Duane's take
The way the official marker tells it, here's the story of John W. Moore — and it's one worth hearing slow. Now, you have to understand the kind of man we're talking about.
By the time most folks were just getting their boots muddy in Texas, John W. Moore was already standing in the middle of the fire. Back in 1832, he was at Anahuac — opposed Bradburn, right there, face to face with trouble before trouble even had a proper name in this territory.
That's where the story begins. Then 1835 rolls around, and Moore is in San Felipe for the Consultation. The men gathered there were trying to figure out what Texas was going to be.

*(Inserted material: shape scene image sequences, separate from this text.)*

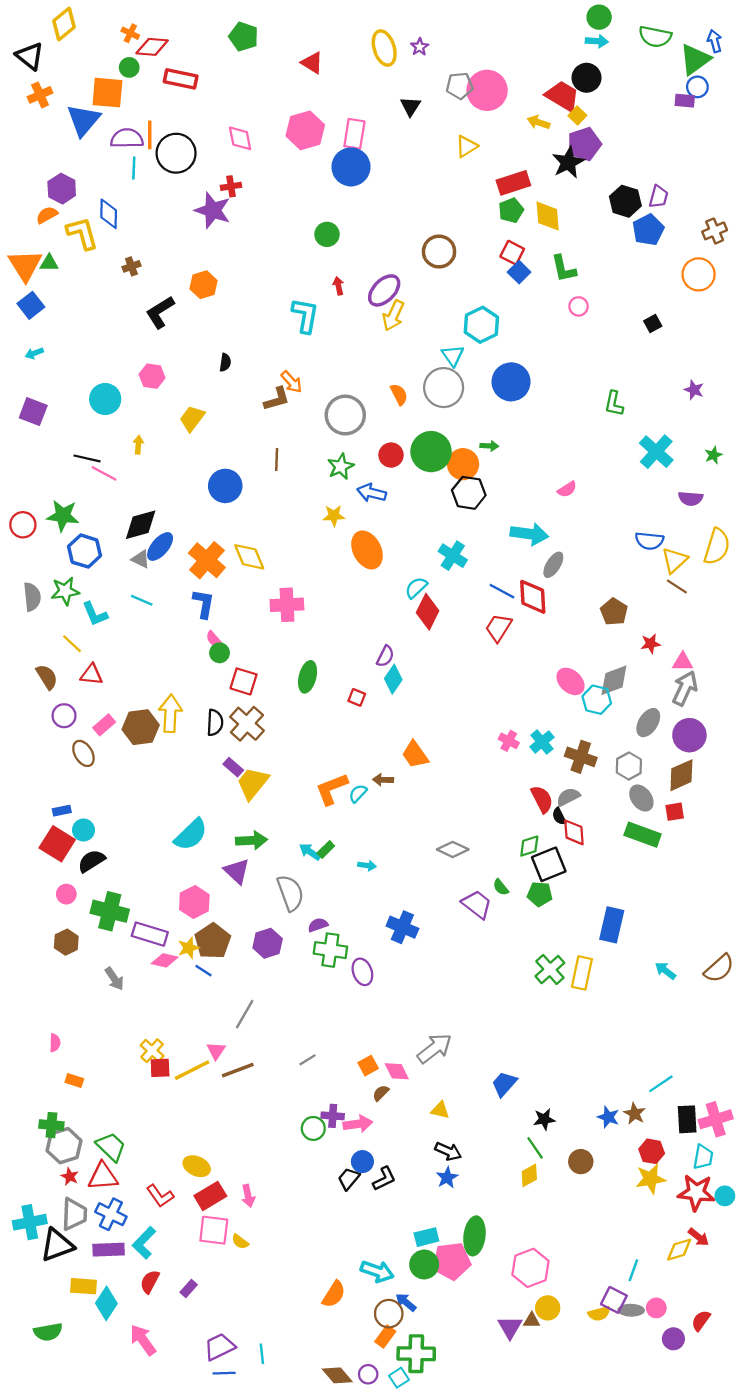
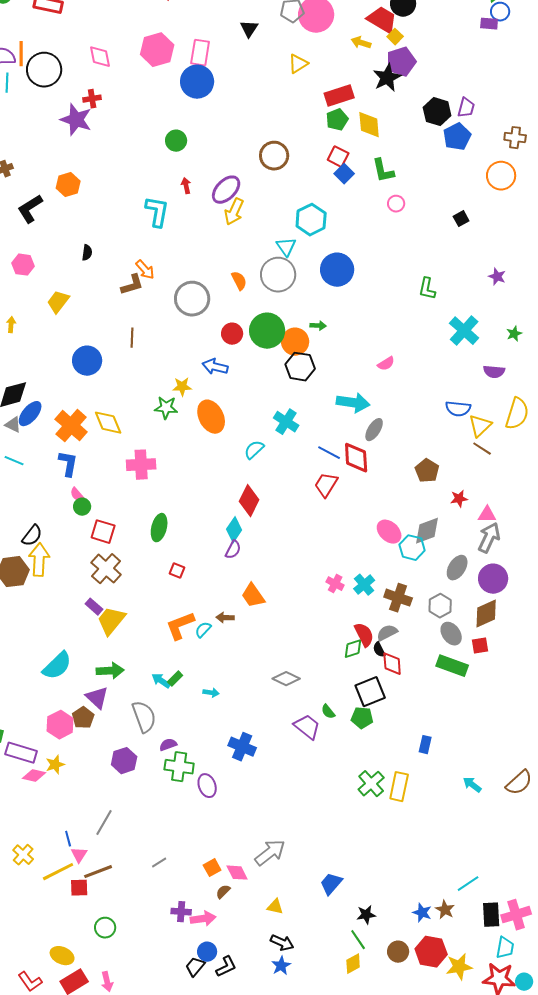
brown cross: (715, 231) -> (515, 138), turned 30
green star: (341, 466) -> (166, 408), moved, turned 30
red diamond: (428, 612) -> (249, 501), moved
purple semicircle: (385, 656) -> (233, 550), moved
red square: (357, 697) -> (177, 571), moved
black semicircle: (215, 723) -> (32, 536), moved, turned 35
green diamond: (529, 846) -> (353, 649), moved
blue rectangle: (612, 925) -> (425, 745), size x0.6
brown pentagon: (213, 941) -> (83, 718), moved, size x0.7
blue line: (204, 971) -> (68, 839), moved, turned 42
red square: (160, 1068) -> (79, 888), moved
green circle: (313, 1128) -> (105, 928), moved
red hexagon: (652, 1151) -> (431, 952), moved, size x1.4

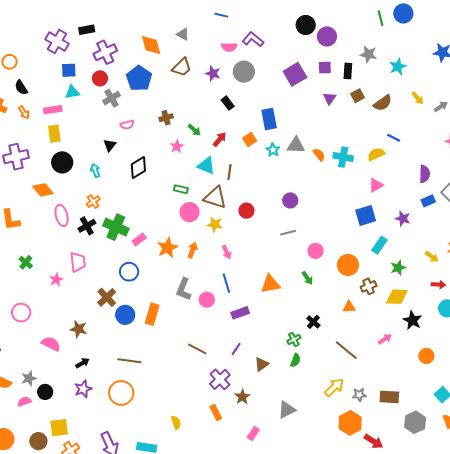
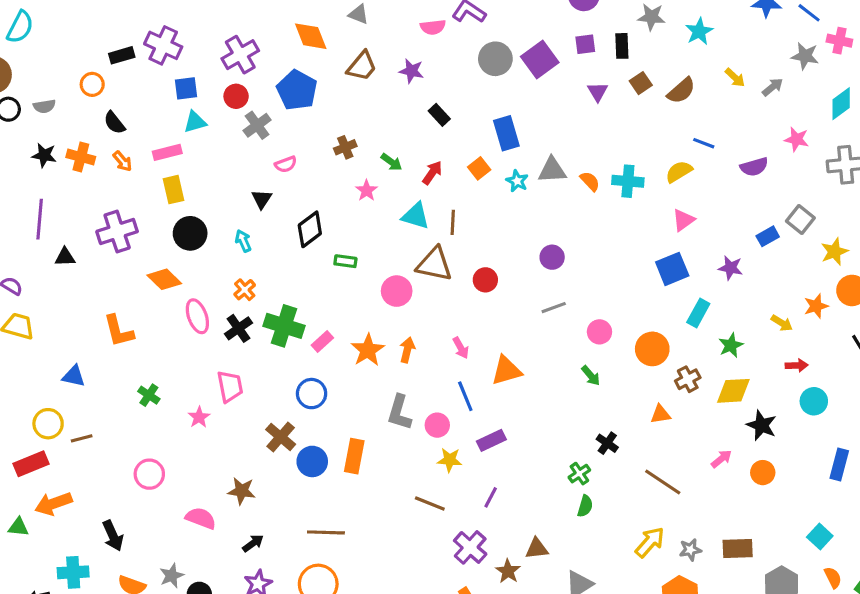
black rectangle: (87, 30) -> (122, 55), moved
gray circle: (244, 72) -> (495, 59), moved
purple semicircle: (425, 174) -> (754, 167), moved, turned 78
green rectangle: (181, 189) -> (345, 261), moved
yellow star: (215, 224) -> (450, 460), moved
orange triangle: (270, 284) -> (506, 371), moved
orange circle: (426, 356) -> (763, 473), moved
brown triangle: (262, 364) -> (537, 549), moved, turned 35

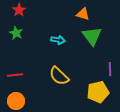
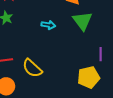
yellow semicircle: (59, 76) -> (32, 68), moved

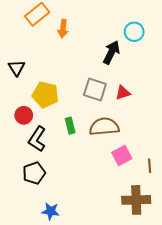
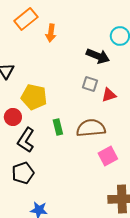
black arrow: (111, 52) -> (98, 56), turned 85
gray square: (95, 90) -> (90, 84), moved, size x0.7

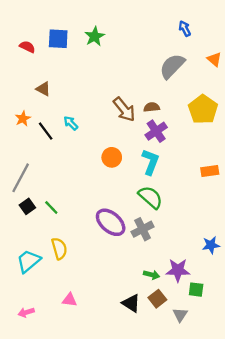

Moore was in that room. He had a seat at that table. And then — 1836.
You know what 1836 means in Texas. Moore put his name on the Declaration of Independence. Signed it.
His hand, his name, his word staked to the whole audacious enterprise. There's a reason we remember that year. But here's the thing about John W.
Moore — he didn't stop at the founding. He stayed. Harris County needed a sheriff, and from 1837 to 1840, that was Moore.
The first one. Then come 1840, Houston needed an alderman, and Moore stepped into that role too. On February 2, 1839 — right in the middle of all that — he married Eliza Belnap.
He died in Houston in 1846. First sheriff. Signer.
One of the men who showed up when Texas was still an argument. The marker remembers him. And now, out here on the road, so do we.
What the marker says
Opposed Bradburn at Anahuac 1832. Member of the Consultation at San Felipe in 1835. Signer of the Declaration of Independence, 1836. First sheriff of Harris County, 1837 to 1840. City alderman in Houston, 1840. Married to Eliza Belnap, February 2, 1839. Died in Houston, 1846.